Sub-section (3B) reads as follows : Nothing contained in Sub-section (3A) shall apply in relation to any expenditure incurred by an assessee on- (vii) publication and distribution of journals, catalogues or price lists." In order to come within this exemption clause, the assessee must prove that the expenditure is one incurred on distribution of journals or catalogues. It is not the assessee's case that it is a price list. We have to see whether it could be considered as a catalogue. A catalogue is a systematic list of names, books, etc., according to the dictionary. In order to be considered as catalogue, there should be more than one article listed and that should be in a systematic way.

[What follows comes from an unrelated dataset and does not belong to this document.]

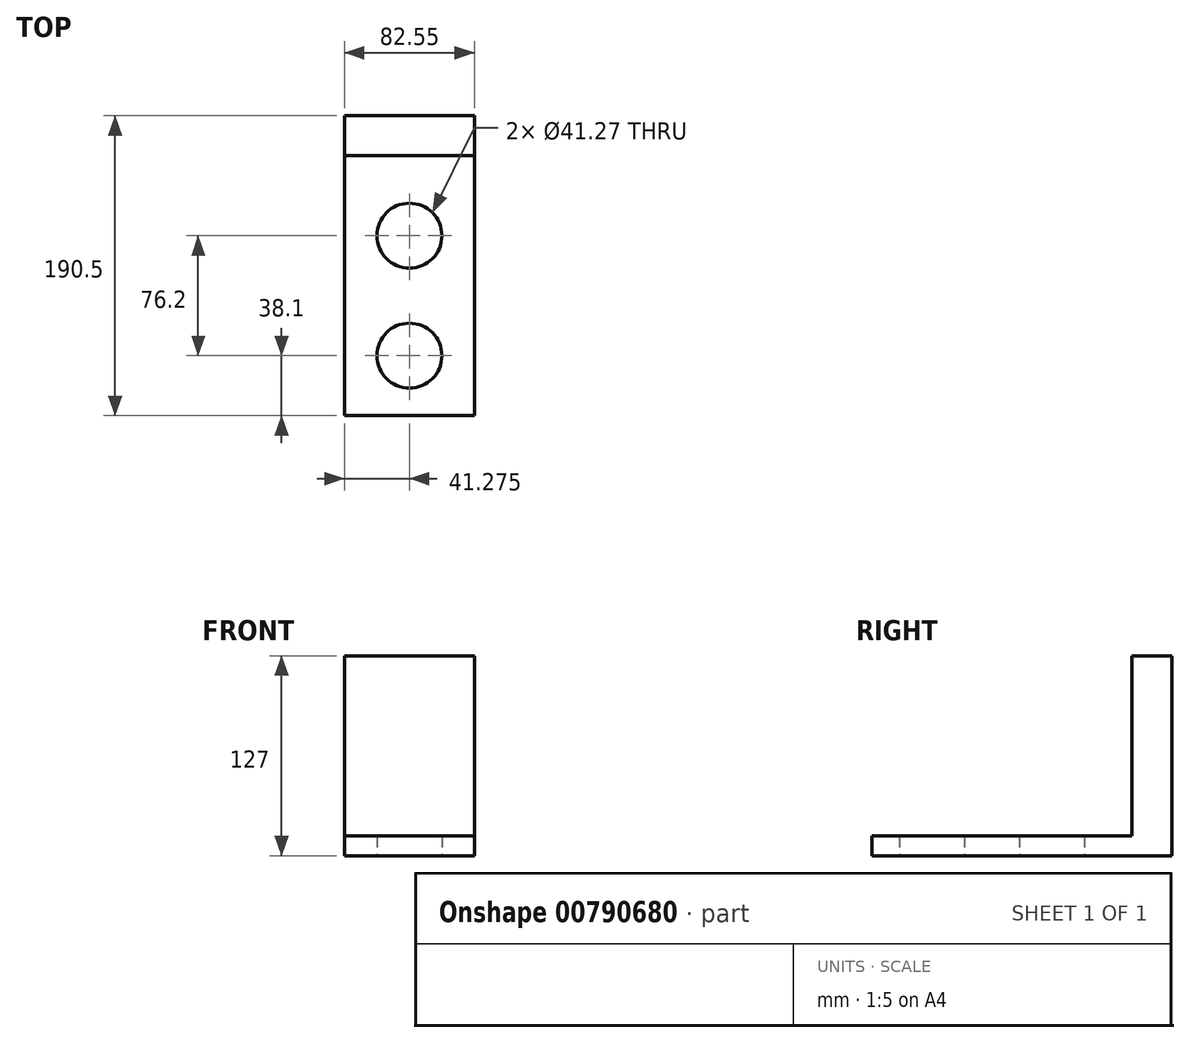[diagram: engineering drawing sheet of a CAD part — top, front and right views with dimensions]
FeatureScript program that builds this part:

The individual printed matters which deal with each product of the assessee, therefore, cannot be considered as a catalogue.
7. The next point to be considered is whether they could not be treated as journals. The expression 'journal' has the meaning of a daily register or diary ; a book containing a record of each day's transaction ; a newspaper published daily or otherwise ; a magazine ; the transactions of any society. In Ayyar's Law Lexicon, the meaning ascribed to the term 'journal' is, "(1) A day book showing transactions by merchants, miners, tradesmen, bankers, etc., in their business ; (2) a newspaper ; (3) the daily recordings of the proceedings of Parliament or a council". It will be seen from the above that a journal conveys the idea of recording something which has happened either in a Parliament or in the course of a business or in the country such events could be considered as news.
8. Now, Section 37(3A) deals with expenditure on advertisement and publicity. Sub-section (3B) refers to journals. Sub-section (3B) operates as a proviso to Sub-section (3A). Therefore, the 'journal' referred to in Sub-section (3B) would be a journal which has got an element of advertisement in it. We have found from the Dictionary and the Ayyar's Law Lexicon that a journal must have some sort of reporting of certain happenings. So, a journal which has an element of advertisement must necessarily be a report of the progress in respect of a product which is required to be advertised. That is exactly what is done in the booklets printed and distributed by the assessee. We have perused some of them which had been placed before us for inspection. We find from the records that these booklets had been placed before the ITO also for inspection. They described the research of the experiments conducted in the course of the tests on these chemicals and drugs and side effects and consequences noted by its applications. Each book draws its conclusion recording the advocacy of applying these products for the various diseases. It, therefore, carries out the twin object of an advertisement as well as a journal.
It informs the persons concerned as to the historical background of the product and at the same time it imparts information regarding the usefulness of the product. We are, therefore, satisfied that these printed matters could be considered as journals for the purpose of Section 37(3B).